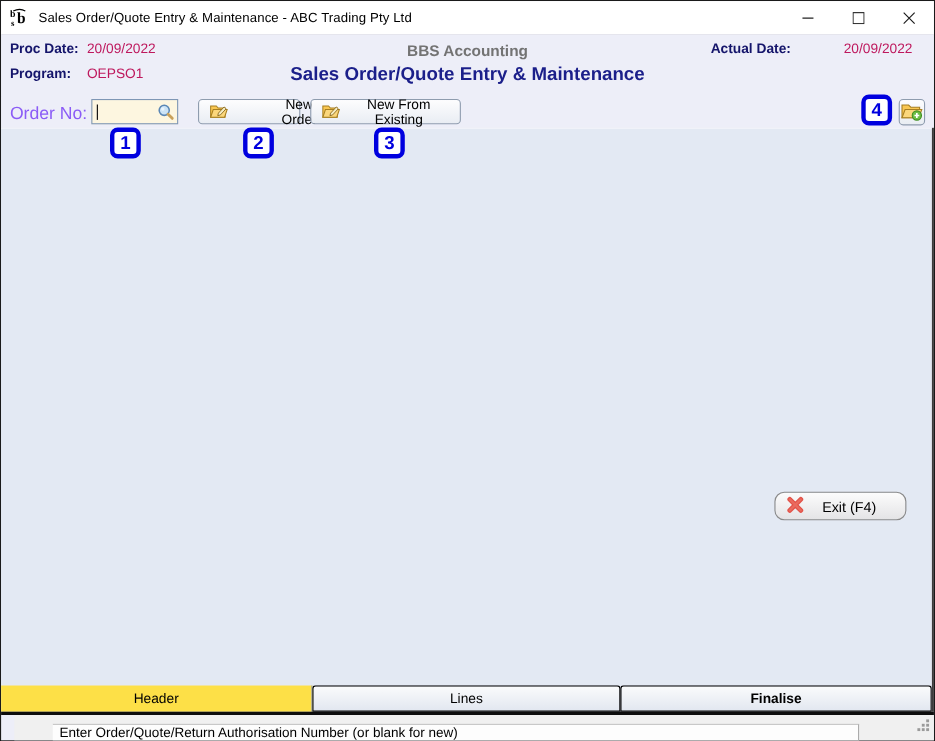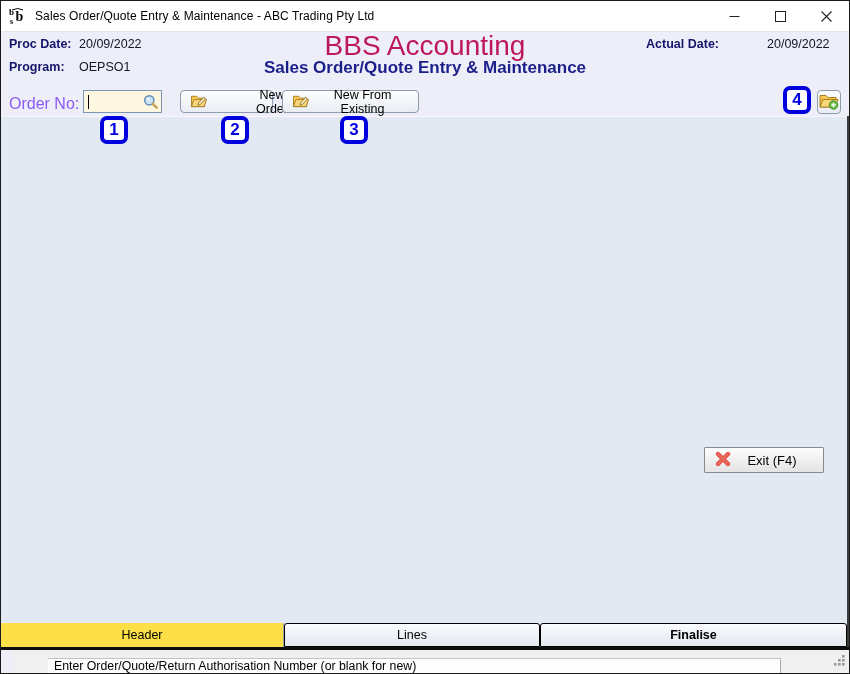"20/09/2022" .val { color: #0f172a -> #be185d }
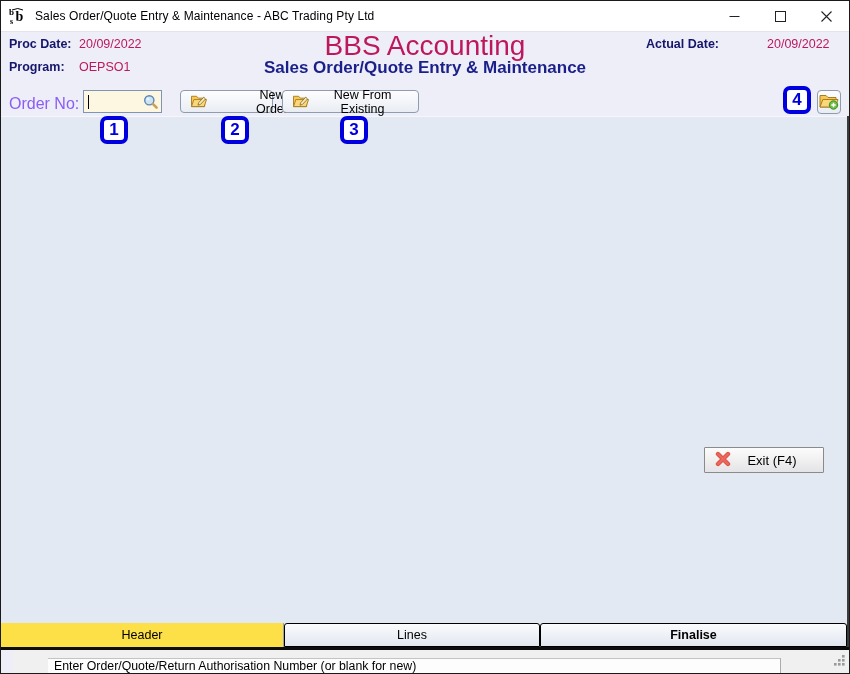"BBS Accounting" .app-title { color: #be185d -> #737373; font-size: 28px -> 14px; font-weight: normal -> bold }
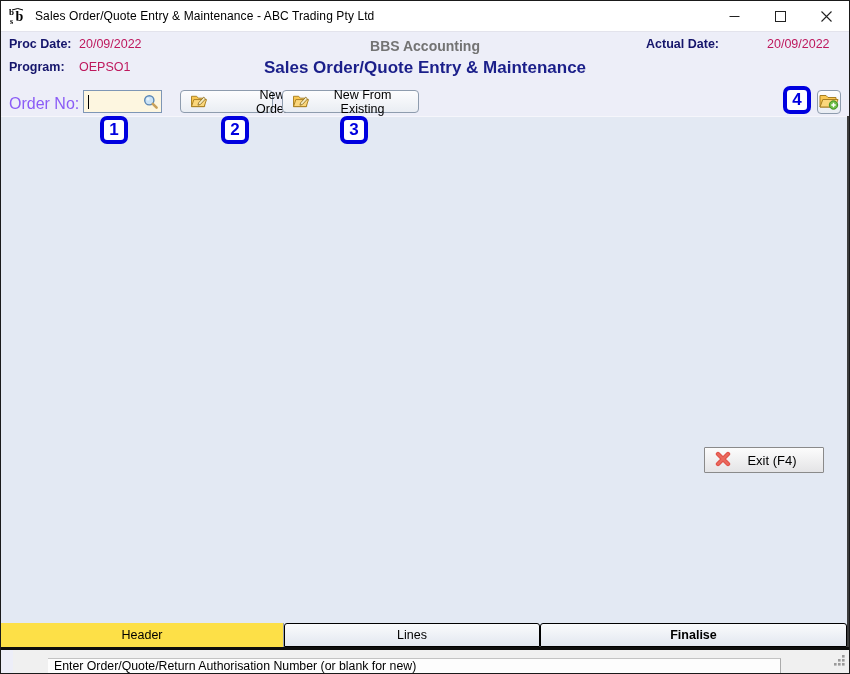"Exit (F4)" .exit-btn { border-radius: 1px -> 9px }
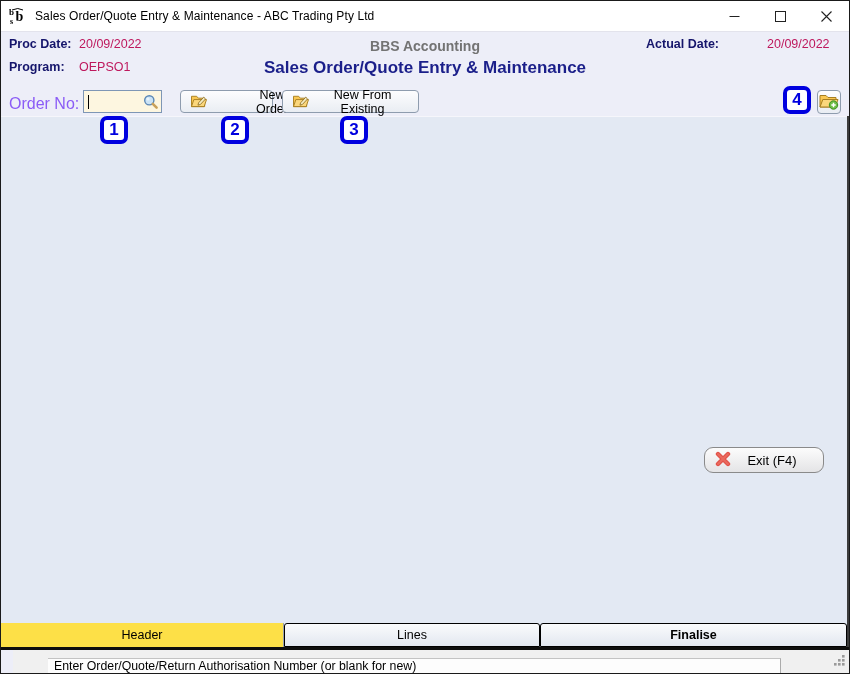"Lines" .tab-lines { width: 256px -> 280px }
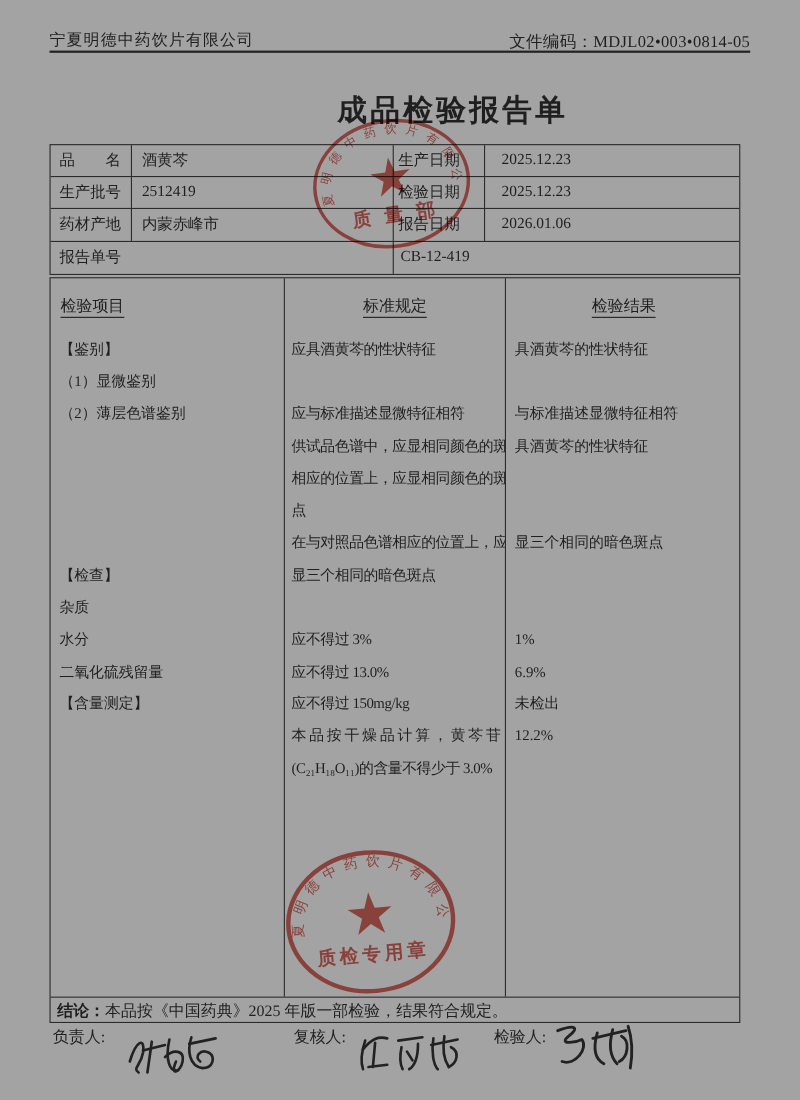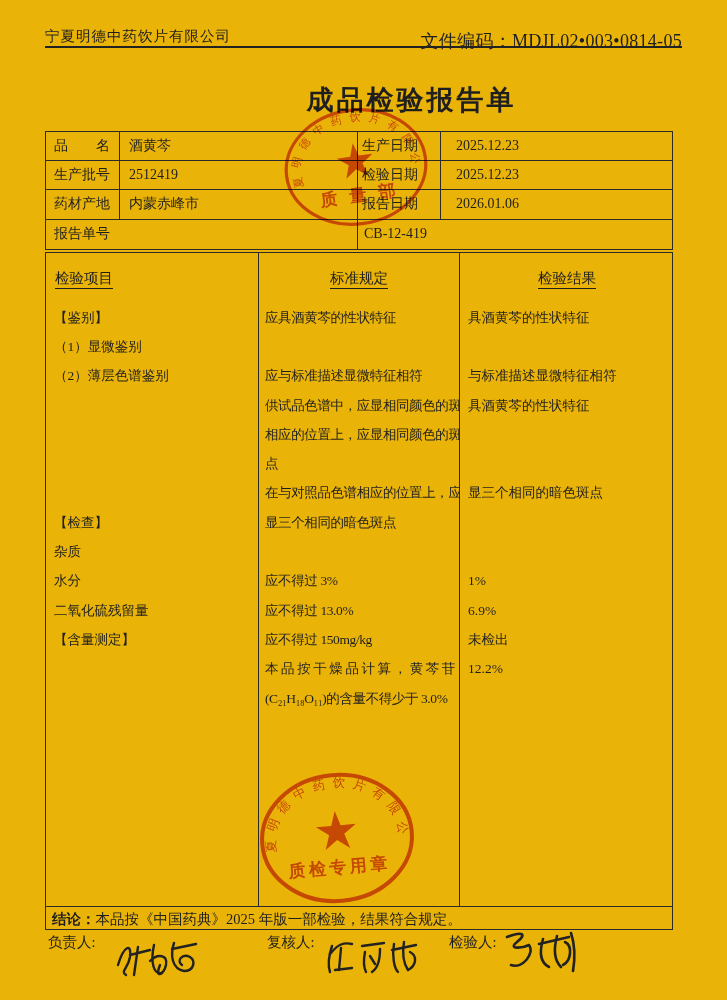"宁夏明德中药饮片有限公司" .page { background: #eab308 -> #a3a3a3 }
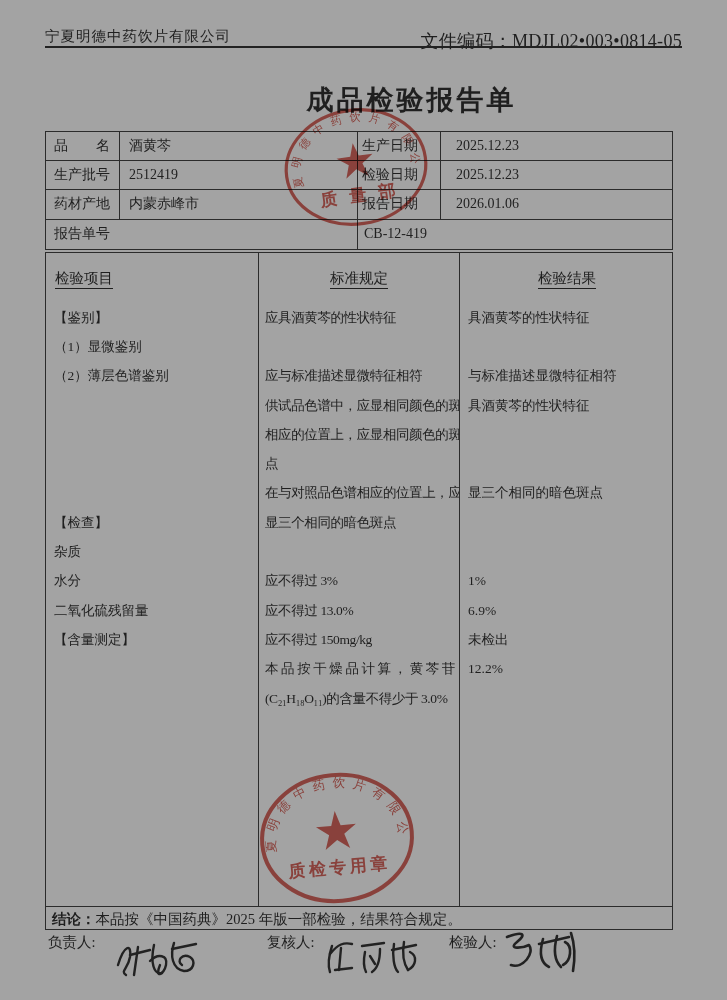"文件编码：MDJL02•003•0814-05" .doc-code { font-size: 18px -> 15px }
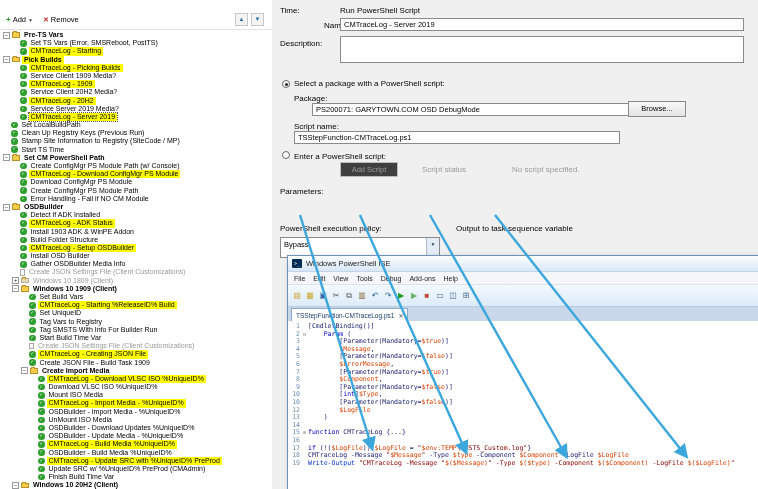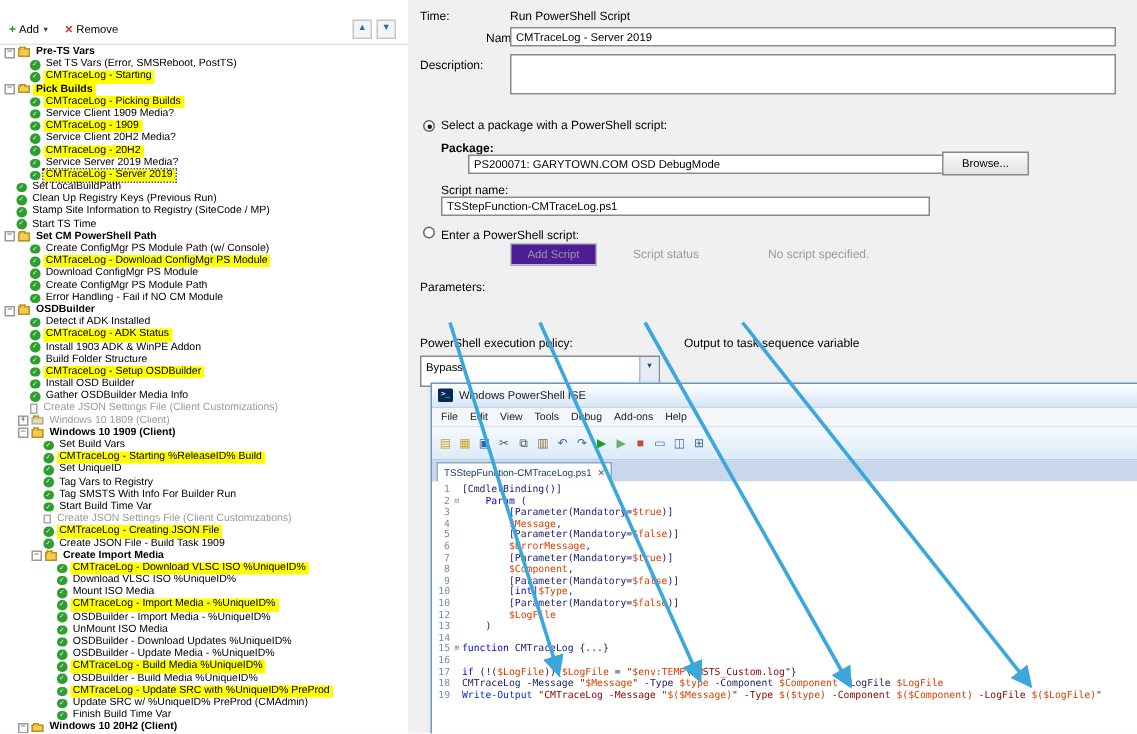"Package:" span.lbl { font-weight: bold -> none }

____

It would help to have the listing above repeated exactly, with all images removed.

Reply:
"20/09/2022" .val { color: #0f172a -> #be185d }
"BBS Accounting" .app-title { color: #be185d -> #737373; font-size: 28px -> 14px; font-weight: normal -> bold }
"Exit (F4)" .exit-btn { border-radius: 1px -> 9px }
"Lines" .tab-lines { width: 256px -> 280px }
"宁夏明德中药饮片有限公司" .page { background: #eab308 -> #a3a3a3 }
"文件编码：MDJL02•003•0814-05" .doc-code { font-size: 18px -> 15px }
"Package:" span.lbl { font-weight: bold -> none }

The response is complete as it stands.